Pourquoi diviser la société en castes ? La réponse à cette question se trouve dans le concept du "Dharma", mot sanskrit qui signifie "Devoir religieux", ou encore "Obligation morale". Ce qui signifie que chacun a un destin propre, selon ses croyances, ses incarnations précédentes, son travail, son groupe ethnique et linguistique. Plus on est pieux dans la vie actuelle meilleure sera la caste lors de la prochaine incarnation, jusqu'au Nirvana. Toutefois, il est possible qu'un Intouchable parvienne directement à l'extinction de l'âme suivant ses actions dans sa vie. Autrement dit, la caste n'accorde pas d'importance aux signes de richesse, mais à la pureté de l'âme: un Brahmane peut très bien être un gueux, mais il est Brahmane car il a une grande foi et une connaissance de Dieu.

Ici, un représentant d'une caste de templier.

Nous avons dit qu'il n'y a pas d'orthodoxie propre ni d'Eglise organisée. Reste la littérature védique qui prône aux Hindous de ne pas manger de boeuf ; les bovidés -surtout la vache- étant considérés comme sacrés. (insulter, frapper, tuer une vache en Inde est considéré comme un sacrilège, de plus la vache est l'animal de compagnie des dieux Krishna et Shiva). La polygamie et le sacrifice animal et humain sont également interdits. Mais il faut faire des offrandes comme des fruits, des livres, et de quelques pièces de monnaie.(ces 3 éléments, parmi d'autres, représentent une divinité particulière, par exemple, la pièce de monnaie est l'image de Laxmi, déesse de la Richesse). Un point notable de cette religion est le polythéisme conduisant au monothéisme, en effet, nombreuses divinités sont vénérées quotidiennement, après s'être lavé, et avant le repas. Toutes les divinités sont des émanations représentables d'un seul Dieu, appelé Brahman, qui lui n'est pas représentable car parfait, et la perfection n'est pas du monde terrestre, du monde matériel. Si vous voulez savoir combien exactement il y a de divinités dans la religion védique, la réponse est... des milliers. Sur ce site sont référenciées les principales.
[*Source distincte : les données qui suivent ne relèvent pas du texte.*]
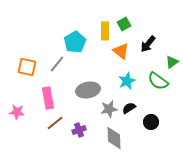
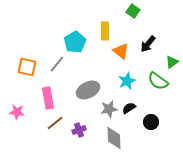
green square: moved 9 px right, 13 px up; rotated 24 degrees counterclockwise
gray ellipse: rotated 15 degrees counterclockwise
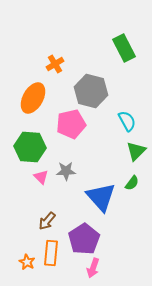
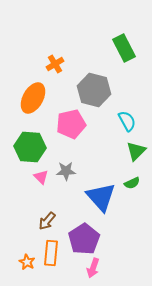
gray hexagon: moved 3 px right, 1 px up
green semicircle: rotated 28 degrees clockwise
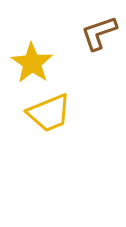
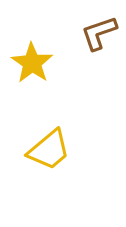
yellow trapezoid: moved 37 px down; rotated 18 degrees counterclockwise
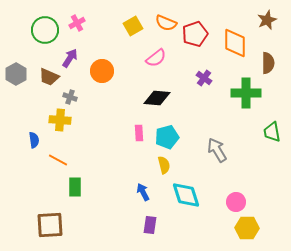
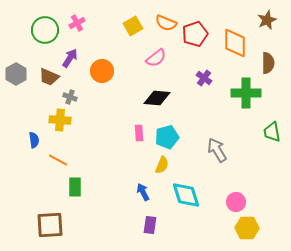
yellow semicircle: moved 2 px left; rotated 36 degrees clockwise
La religion hindoue a 3 divinités importantes issues de Brahman, qui constituent sa base: Brahma, Vishnu, et Shiva, ou autrement dit "Dattatreya" (union de ces trois divinités). Tout Hindous se doit de vénérer au moins un de ces Dieux, par mantra, puja ou par bhajan. (Voir ces termes dans le lexique ).



Religions dérivées

Autre point capital à savoir: l'Hindouisme a donné naissance à 2 religions :

premièrement, le Bouddhisme, fondé par Siddharta Gautama Shakyamuni, -(qui n'est autre que Bouddha lui même)- vers 500 av. J-C, qui rejette le système des castes des Vedas car tout le monde doit avoir un statut égal, et qui reprend le concept du cycle des Réeincarnations duquel il faut se délivrer par l'action désintéressée et la méditation, car vivre et revivre dans ce monde d'objets est source de souffrances. Le bouddhiste doit se plier aux 5 interdictions: violence orale (mensonges et insultes), violence physique, vol, débauche, et usage d'intoxicants.
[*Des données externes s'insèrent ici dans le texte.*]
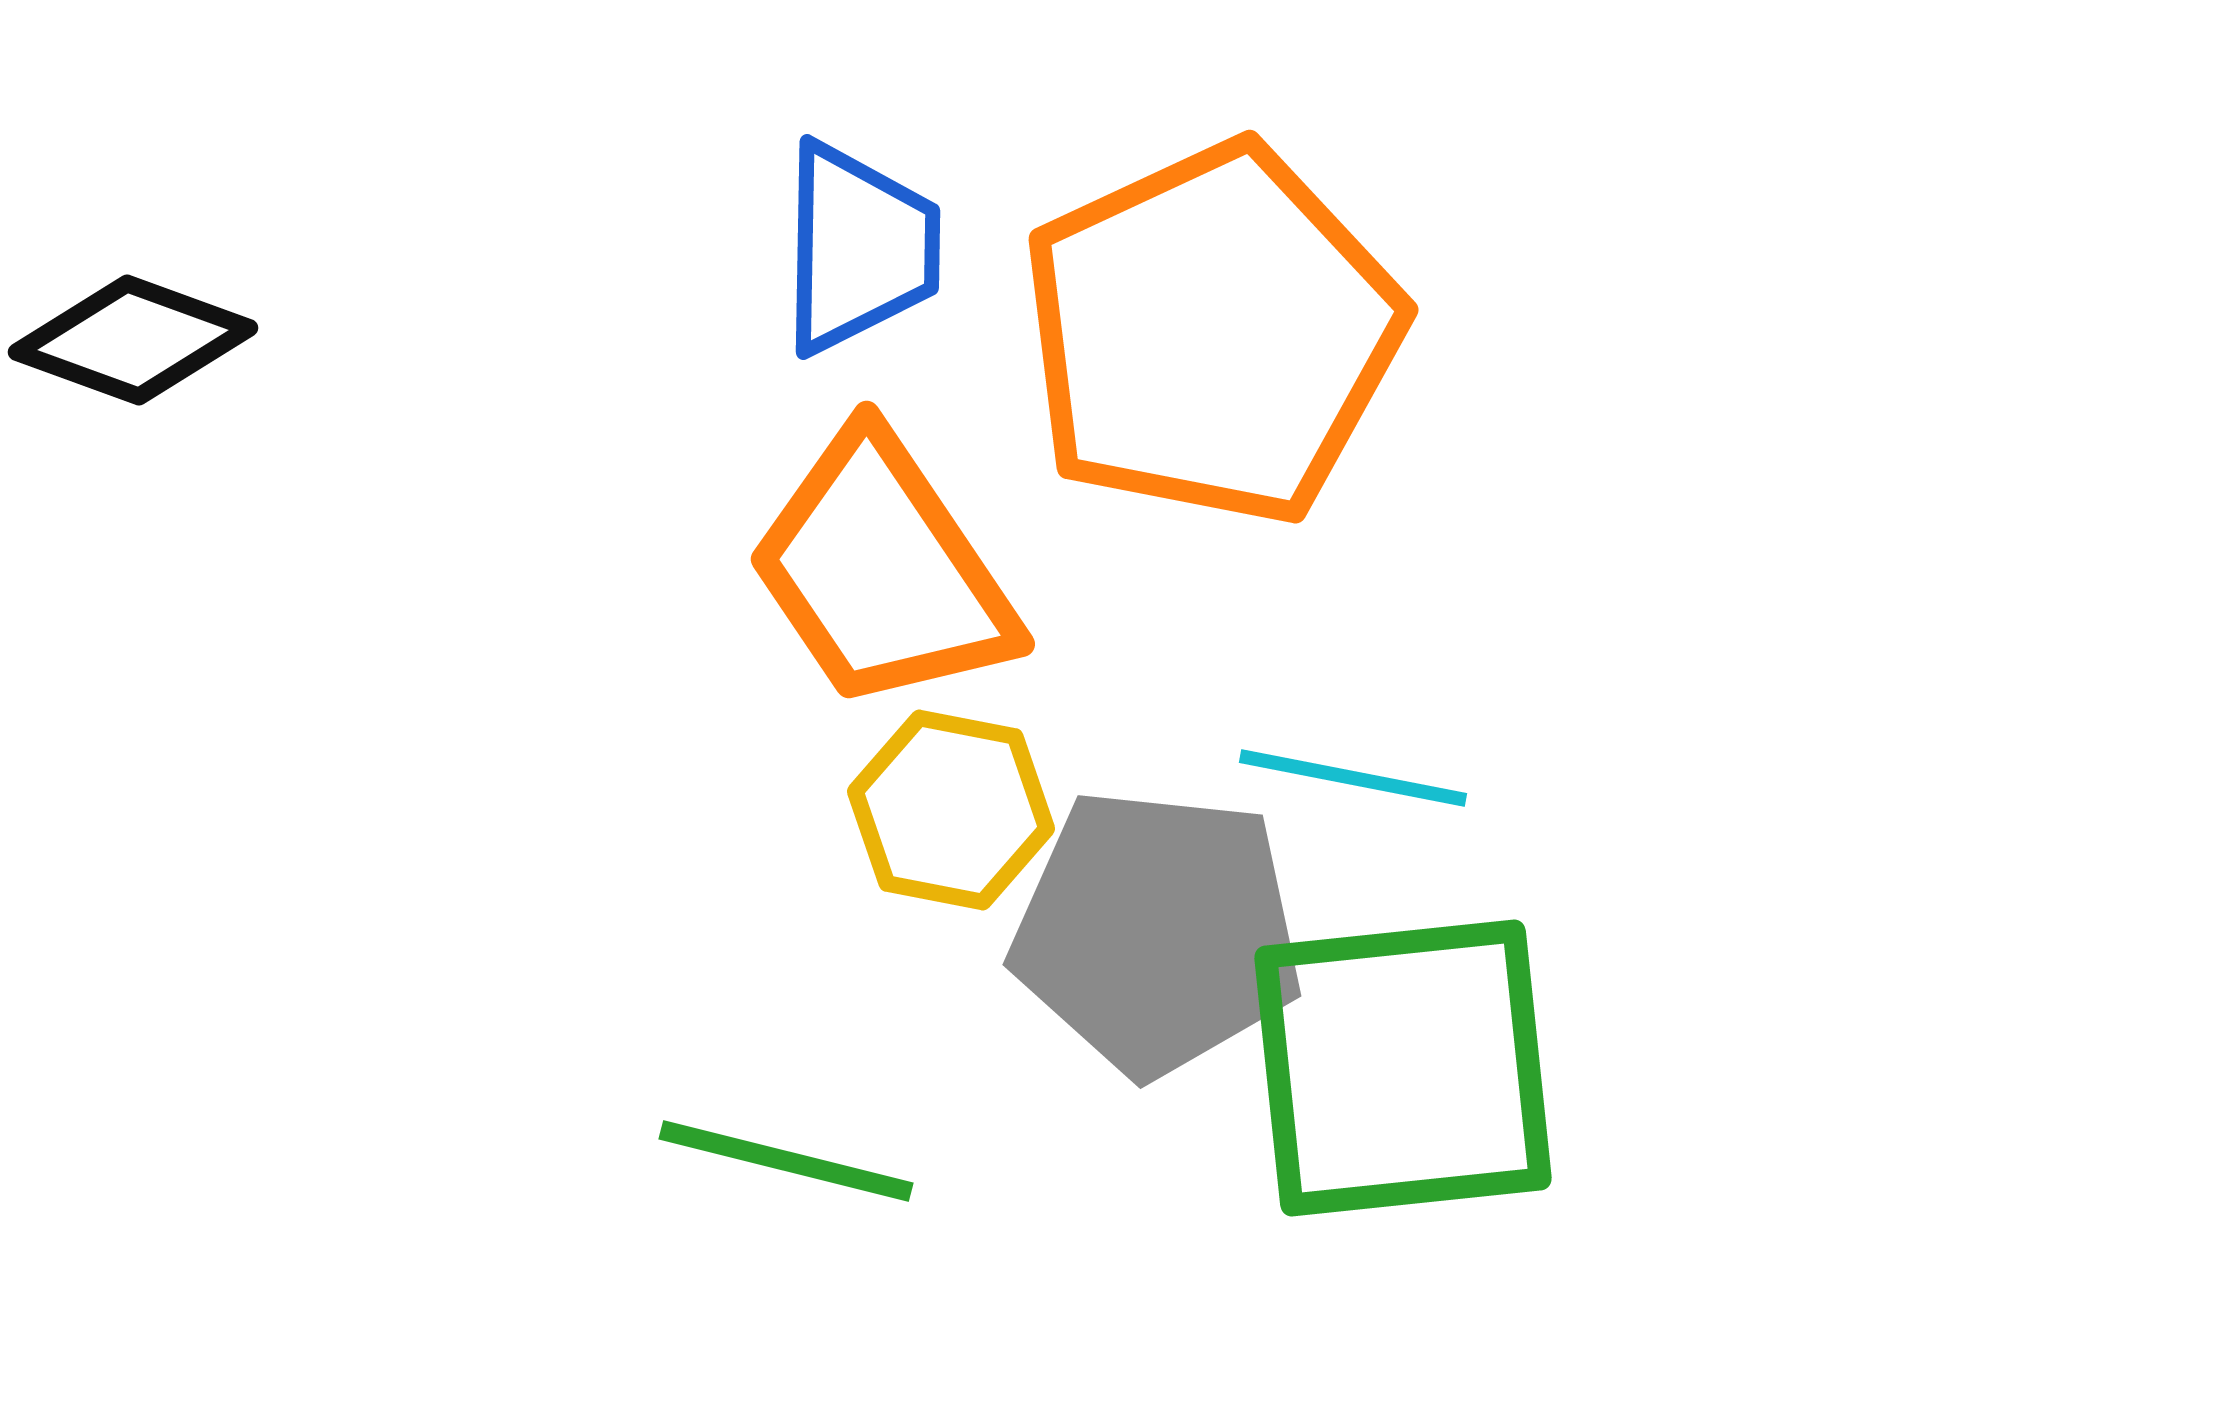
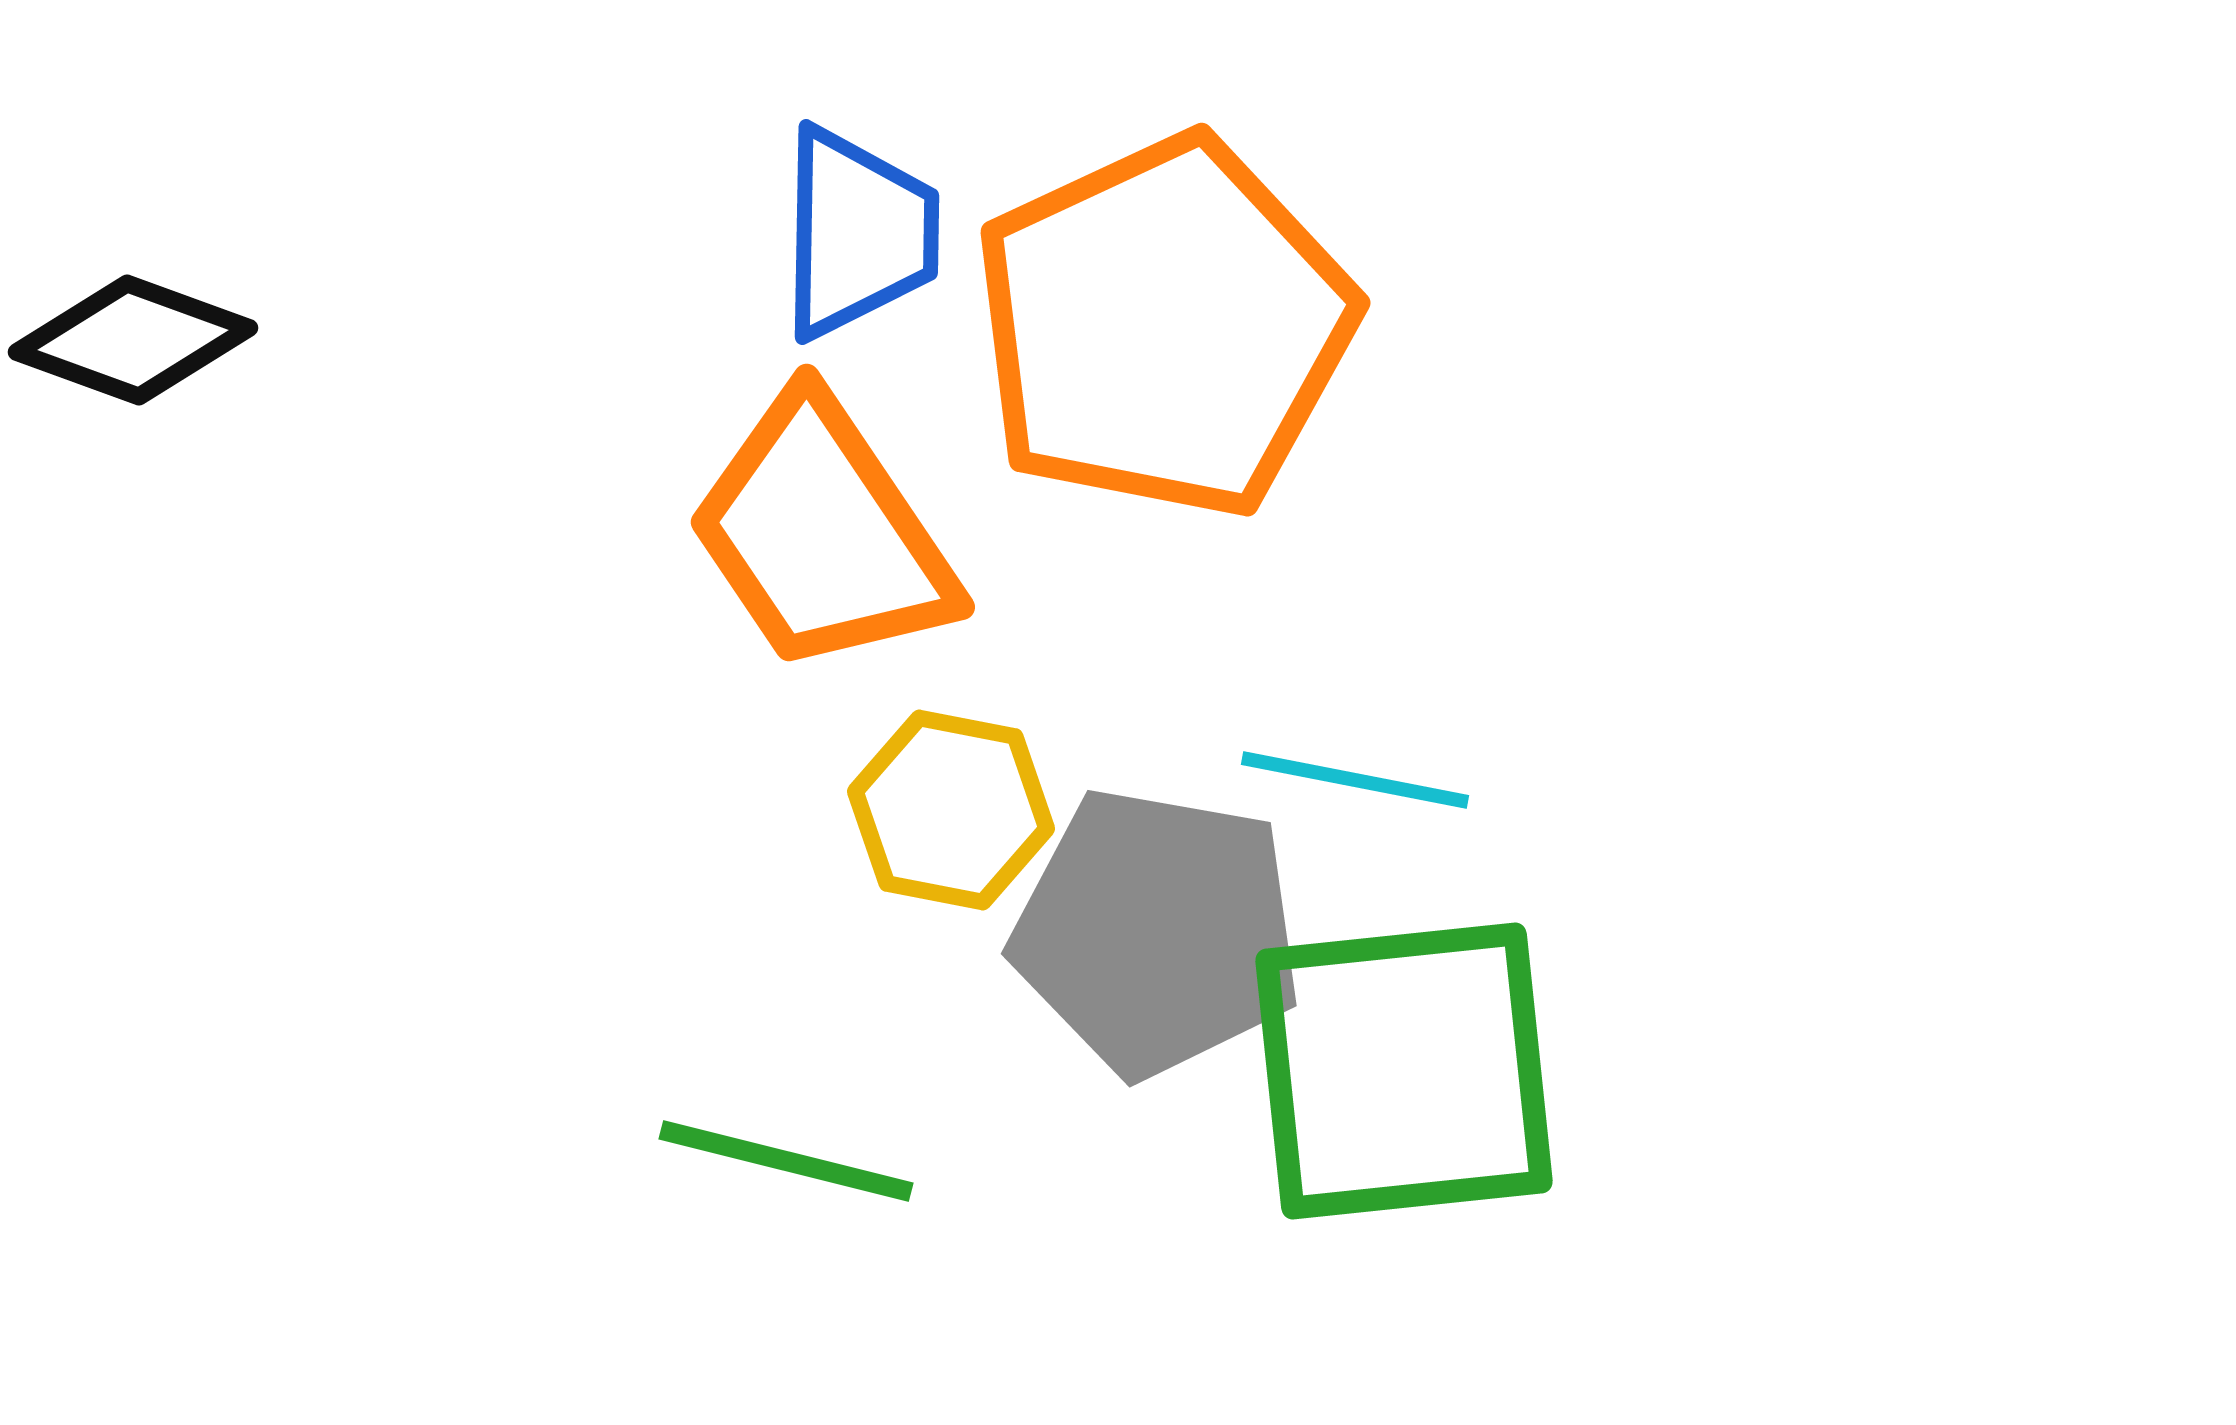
blue trapezoid: moved 1 px left, 15 px up
orange pentagon: moved 48 px left, 7 px up
orange trapezoid: moved 60 px left, 37 px up
cyan line: moved 2 px right, 2 px down
gray pentagon: rotated 4 degrees clockwise
green square: moved 1 px right, 3 px down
et deuxièmement le Jaïnisme, fondé par Mahavira, (contemporain de Bouddha), qui prêche la non-violence envers tout élément de la nature. (Gandhi était d'origine jaïne). Le Jaïn doit observer les 3 piliers suivants: la juste croyance (avoir la foi dans la doctrine jaïniste), le juste savoir (se connaître soi-même et le monde de la nature), et la juste action (non violence physique et verbale, non désir matérialiste, charité et jeûne.) Mahavira rejette également le système des castes, source d'inégalité.


Ces deux principaux courants sont apparus suite au système des castes, qui rendait certaines personnes jouissant de droits basiques que n'avaient pas les autres, ce qui était contraire à la morale religieuse. Depuis, les Hindous divergent dans leurs manières de penser, ils se bâtissent chacun une croyance tirée d'un mélange de l'Hindouisme, du Bouddhisme et du Jaïnisme. (Bouddha et Gandhi sont des figures sacrées en Inde).